**WORK REQUEST**
Find every line in the records below that contains "Sintang", and copy it.

(Transcribed page contents)
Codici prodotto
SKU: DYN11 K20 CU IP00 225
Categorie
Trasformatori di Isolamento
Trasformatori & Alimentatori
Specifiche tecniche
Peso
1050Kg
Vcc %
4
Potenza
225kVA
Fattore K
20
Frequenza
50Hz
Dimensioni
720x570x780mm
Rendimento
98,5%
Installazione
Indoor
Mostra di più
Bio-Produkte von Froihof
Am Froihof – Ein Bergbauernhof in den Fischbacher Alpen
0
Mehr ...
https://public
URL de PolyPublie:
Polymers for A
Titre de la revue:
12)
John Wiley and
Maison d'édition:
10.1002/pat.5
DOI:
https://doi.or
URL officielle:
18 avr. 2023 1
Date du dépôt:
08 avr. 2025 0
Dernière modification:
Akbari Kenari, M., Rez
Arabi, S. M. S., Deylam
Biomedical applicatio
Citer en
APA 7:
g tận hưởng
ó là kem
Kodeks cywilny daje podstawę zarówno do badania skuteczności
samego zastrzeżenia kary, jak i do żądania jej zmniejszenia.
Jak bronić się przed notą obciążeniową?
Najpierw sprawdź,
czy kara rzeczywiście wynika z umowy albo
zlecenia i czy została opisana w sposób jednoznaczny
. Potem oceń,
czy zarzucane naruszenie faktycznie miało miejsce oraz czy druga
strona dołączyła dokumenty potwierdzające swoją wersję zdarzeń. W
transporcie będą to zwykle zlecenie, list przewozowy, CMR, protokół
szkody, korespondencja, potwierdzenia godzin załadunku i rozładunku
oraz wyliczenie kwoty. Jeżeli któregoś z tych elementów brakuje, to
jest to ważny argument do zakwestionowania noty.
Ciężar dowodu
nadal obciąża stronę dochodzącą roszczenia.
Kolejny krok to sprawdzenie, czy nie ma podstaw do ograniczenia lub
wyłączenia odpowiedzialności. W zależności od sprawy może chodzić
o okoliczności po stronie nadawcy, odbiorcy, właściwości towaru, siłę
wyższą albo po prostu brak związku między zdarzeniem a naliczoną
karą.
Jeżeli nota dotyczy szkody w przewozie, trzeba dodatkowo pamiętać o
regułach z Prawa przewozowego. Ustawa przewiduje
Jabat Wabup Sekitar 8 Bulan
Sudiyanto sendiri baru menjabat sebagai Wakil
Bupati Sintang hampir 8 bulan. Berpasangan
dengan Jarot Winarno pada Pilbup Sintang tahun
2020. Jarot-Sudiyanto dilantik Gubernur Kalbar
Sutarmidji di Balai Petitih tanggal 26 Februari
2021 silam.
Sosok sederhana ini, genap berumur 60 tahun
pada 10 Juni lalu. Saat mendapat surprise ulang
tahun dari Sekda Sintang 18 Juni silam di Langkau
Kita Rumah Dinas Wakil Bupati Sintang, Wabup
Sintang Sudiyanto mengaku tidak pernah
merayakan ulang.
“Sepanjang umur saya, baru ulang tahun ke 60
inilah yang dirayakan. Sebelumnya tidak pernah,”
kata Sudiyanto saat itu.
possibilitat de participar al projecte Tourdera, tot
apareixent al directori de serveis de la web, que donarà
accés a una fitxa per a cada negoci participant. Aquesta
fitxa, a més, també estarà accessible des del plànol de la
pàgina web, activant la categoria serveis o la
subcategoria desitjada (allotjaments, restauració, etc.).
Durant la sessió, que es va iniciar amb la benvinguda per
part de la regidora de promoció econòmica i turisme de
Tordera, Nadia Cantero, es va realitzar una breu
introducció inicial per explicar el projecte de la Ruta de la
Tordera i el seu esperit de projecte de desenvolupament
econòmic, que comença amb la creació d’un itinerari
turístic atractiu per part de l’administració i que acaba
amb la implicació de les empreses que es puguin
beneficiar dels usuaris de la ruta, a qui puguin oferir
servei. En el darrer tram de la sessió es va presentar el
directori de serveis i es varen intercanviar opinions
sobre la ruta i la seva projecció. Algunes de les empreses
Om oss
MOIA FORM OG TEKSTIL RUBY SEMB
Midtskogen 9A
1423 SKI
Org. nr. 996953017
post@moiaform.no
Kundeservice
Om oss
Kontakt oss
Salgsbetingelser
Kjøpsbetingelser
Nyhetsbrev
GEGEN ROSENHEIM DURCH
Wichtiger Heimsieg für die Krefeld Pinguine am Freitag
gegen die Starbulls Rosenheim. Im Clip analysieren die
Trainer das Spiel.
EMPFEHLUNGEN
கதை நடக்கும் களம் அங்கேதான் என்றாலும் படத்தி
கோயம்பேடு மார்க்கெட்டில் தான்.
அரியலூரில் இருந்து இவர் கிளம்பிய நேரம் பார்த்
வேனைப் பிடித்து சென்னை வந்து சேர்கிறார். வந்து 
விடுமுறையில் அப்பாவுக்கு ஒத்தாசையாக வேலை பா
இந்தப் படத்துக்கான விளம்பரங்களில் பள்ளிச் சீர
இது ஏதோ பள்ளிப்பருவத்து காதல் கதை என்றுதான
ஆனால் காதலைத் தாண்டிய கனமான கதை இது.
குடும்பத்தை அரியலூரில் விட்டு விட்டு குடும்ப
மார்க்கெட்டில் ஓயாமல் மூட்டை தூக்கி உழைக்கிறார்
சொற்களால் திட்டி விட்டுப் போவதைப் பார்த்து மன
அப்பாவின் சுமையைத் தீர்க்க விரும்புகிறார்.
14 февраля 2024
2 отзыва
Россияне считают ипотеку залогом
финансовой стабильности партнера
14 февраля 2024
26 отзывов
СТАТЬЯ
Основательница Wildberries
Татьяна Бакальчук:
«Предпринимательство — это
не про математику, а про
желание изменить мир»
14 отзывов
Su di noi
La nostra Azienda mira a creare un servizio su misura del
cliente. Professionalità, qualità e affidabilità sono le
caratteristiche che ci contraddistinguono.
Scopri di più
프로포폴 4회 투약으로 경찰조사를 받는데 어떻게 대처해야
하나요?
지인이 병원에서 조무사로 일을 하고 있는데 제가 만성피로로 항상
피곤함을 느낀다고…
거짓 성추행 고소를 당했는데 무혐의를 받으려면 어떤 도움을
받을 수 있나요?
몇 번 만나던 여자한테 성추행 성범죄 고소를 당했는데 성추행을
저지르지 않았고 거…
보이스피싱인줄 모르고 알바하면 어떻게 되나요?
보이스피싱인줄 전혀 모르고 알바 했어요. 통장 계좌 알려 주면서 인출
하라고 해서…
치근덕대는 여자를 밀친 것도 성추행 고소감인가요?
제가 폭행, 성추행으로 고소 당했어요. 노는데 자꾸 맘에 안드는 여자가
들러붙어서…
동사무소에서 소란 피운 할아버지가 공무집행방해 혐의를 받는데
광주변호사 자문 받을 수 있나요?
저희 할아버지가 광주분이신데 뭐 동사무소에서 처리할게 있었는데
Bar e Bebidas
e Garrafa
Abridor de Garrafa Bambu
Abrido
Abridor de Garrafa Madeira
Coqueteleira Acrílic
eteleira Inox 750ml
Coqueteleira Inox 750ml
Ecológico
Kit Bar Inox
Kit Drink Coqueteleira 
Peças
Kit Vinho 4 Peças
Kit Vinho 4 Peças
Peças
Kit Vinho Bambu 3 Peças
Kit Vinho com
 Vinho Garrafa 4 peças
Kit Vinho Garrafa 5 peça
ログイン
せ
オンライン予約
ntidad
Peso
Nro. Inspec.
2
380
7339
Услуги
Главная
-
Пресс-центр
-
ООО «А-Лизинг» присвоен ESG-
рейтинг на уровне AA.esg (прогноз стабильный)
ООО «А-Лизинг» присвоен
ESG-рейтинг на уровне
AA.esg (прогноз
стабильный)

**RESPONSE**
Bupati Sintang hampir 8 bulan. Berpasangan
dengan Jarot Winarno pada Pilbup Sintang tahun
tahun dari Sekda Sintang 18 Juni silam di Langkau
Kita Rumah Dinas Wakil Bupati Sintang, Wabup
Sintang Sudiyanto mengaku tidak pernah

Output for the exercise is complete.